Leilão do Aeroporto do Galeão recebe propostas de três grupos operacionais

Aena, Zurich Airport e atual concessionária RioGaleão disputam concessão estratégica com novas regras contratuais

Leilão do Aeroporto do Galeão recebe propostas de três grupos operacionais
Vista aérea do Aeroporto Internacional do Galeão no Rio de Janeiro. Foto: Aeroporto do Galeão

Leilão do Aeroporto do Galeão atrai propostas de Aena, Zurich e RioGaleão para assumir operação sob novas regras e modelo de outorga variável.

O Leilão do Aeroporto do Galeão, no Rio de Janeiro, recebeu propostas de três grupos na terça-feira (24), consolidando o interesse em assumir a operação deste importante equipamento estratégico. As concorrentes são a Aena, Zurich Airport e a atual concessionária RioGaleão, formada pelas empresas Changi e Vinci Airports. A disputa, prevista para o dia 30 de março na B3, em São Paulo, tem como critério o maior valor de outorga, com lance mínimo de R$ 932 milhões.

O contexto e importância do Leilão do Aeroporto do Galeão para a infraestrutura brasileira

O Leilão do Aeroporto do Galeão surge como uma resposta a uma das maiores dificuldades enfrentadas na infraestrutura aeroportuária do país nas últimas décadas. Desde que foi concedido em 2013, o aeroporto passou por um cenário econômico adverso, com a recessão e os impactos da pandemia afetando a sustentabilidade do investimento inicial, que havia contemplado um lance de R$ 19 bilhões. O terminal, uma das principais portas de entrada de turistas estrangeiros e um elo fundamental na malha aérea doméstica, movimentou cerca de 18 milhões de passageiros em 2025, representando 13% do tráfego aéreo nacional.

Novas regras contratuais e mudanças no modelo de gestão após o leilão

O vencedor do leilão terá que operar o Aeroporto do Galeão sob um novo contrato que incorpora mudanças significativas. Entre elas, destaca-se o término da sociedade com a Infraero, que atualmente possui 49% de participação na concessão. Além disso, foi retirada a obrigação da construção de uma terceira pista de pousos e decolagens, o que altera o escopo do projeto e os investimentos necessários. A modalidade de pagamento da outorga também mudou, passando de um valor fixo para um modelo variável, equivalente a 20% do faturamento bruto do aeroporto, o que pode influenciar a gestão financeira e operacional da concessão.

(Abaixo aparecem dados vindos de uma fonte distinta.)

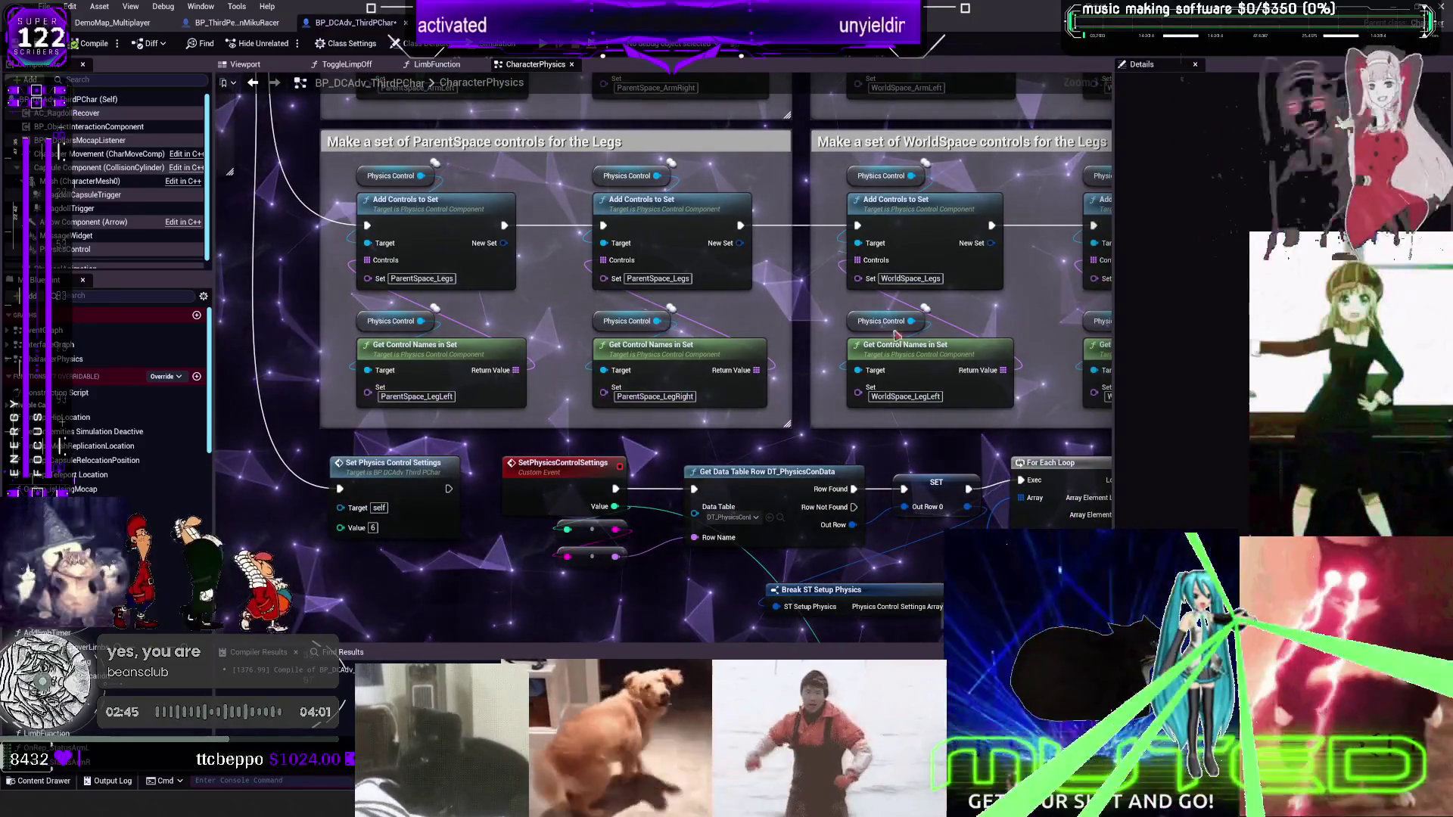
scroll(933, 126, "down", 2)
left_click_drag(865, 242, 766, 106)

Impactos esperados no turismo e no setor aéreo com a nova concessão do Galeão

O Aeroporto do Galeão é fundamental para o fluxo de turistas estrangeiros e para o desenvolvimento econômico da região. A nova concessão, ao modificar o modelo de gestão, pretende garantir maior sustentabilidade financeira e operacional, alinhando o aeroporto às demandas do setor aéreo atual. A expectativa é que o processo contribua para a melhoria dos serviços, aumento da eficiência e atração de novos investimentos, beneficiando diretamente o turismo e a economia local. A participação de players internacionais como a Aena e Zurich Airport reforça o interesse estratégico pelo aeroporto e a aposta na retomada do setor aéreo.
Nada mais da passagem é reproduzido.